Ibnul Qayyim mengomentari makna hadits Abu Hurairah, "Renungkanlah hadits ini bagaimana Dia jadikan sebab yang paling dominan untuk memperoleh syafa'at adalah memurnikan tauhid (menyembah hanya kepada Allah dan menjauhi syirik). Sebaliknya menurut orang-orang musyrik, syafa'at itu akan diperoleh dengan menjadikan (sembahan-sembahan selain Allah) sebagai pemberi syafa'at, beribadah kepada mereka, wala' (loyalitas) kepada mereka. Maka Nabi menolak sangkaat salah yang ada pada mereka dan mengkhabarkan bahwa sebab terwujudnya syafa'at adalah dengan memurnikan tauhid, maka barulah Allah memberi izin kepada pemberi syafa'at untuk memberikan syafa'atnya.

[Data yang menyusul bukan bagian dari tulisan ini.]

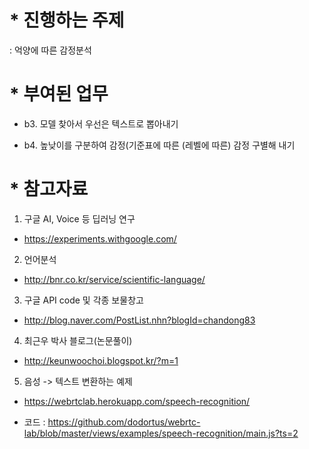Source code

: # * 진행하는 주제

: 억양에 따른 감정분석

# * 부여된 업무

 - b3. 모델 찾아서 우선은 텍스트로 뽑아내기

 - b4. 높낮이를 구분하여 감정(기준표에 따른 (레벨에 따른) 감정 구별해 내기

# * 참고자료

1. 구글 AI, Voice 등 딥러닝 연구

 - https://experiments.withgoogle.com/

2. 언어분석
 - http://bnr.co.kr/service/scientific-language/

3. 구글 API code 및 각종 보물창고
 - http://blog.naver.com/PostList.nhn?blogId=chandong83

4. 최근우 박사 블로그(논문풀이)
 - http://keunwoochoi.blogspot.kr/?m=1

5. 음성 -> 텍스트 변환하는 예제
 - https://webrtclab.herokuapp.com/speech-recognition/

 * 코드
  : https://github.com/dodortus/webrtc-lab/blob/master/views/examples/speech-recognition/main.js?ts=2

Dan termasuk kebodohan orang musyrik, mereka berkeyakinan bahwa siapa yang menjadikan wali (penolong) atau pemberi syafa'at, sungguh dia (yang dijadikan itu) akan memberikan syafa'at dan memberikan kemanfaatan di sisi Allah sebagaimana kekhususan para raja adalah memberikan manfaat (imbalan baik) kepada siapa yang loyal kepada mereka. Mereka tidak mengetahui bahwa tidak ada seorangpun yang akan memberi syafa'at kecuali dengan izinNya, dan tidak akan diberi izin memberikannya kecuali bagi siapa yang ucapan dan perbuatannya diridhaiNya, sebagaimana firman Allah surat dalam Al-Baqarah: 255 pada pasal pertama, surat Al-Anbiya: 28 pada pasal kedua dan hadits riwayat Al-Bukhari dari Abu Hurairah di atas pada pasal ketiga."
Maraji': Fathul Majid, bab asy-Syafa'ah, Tafsir Ibnu Katsir, Surat Az-Zumar: 43-44).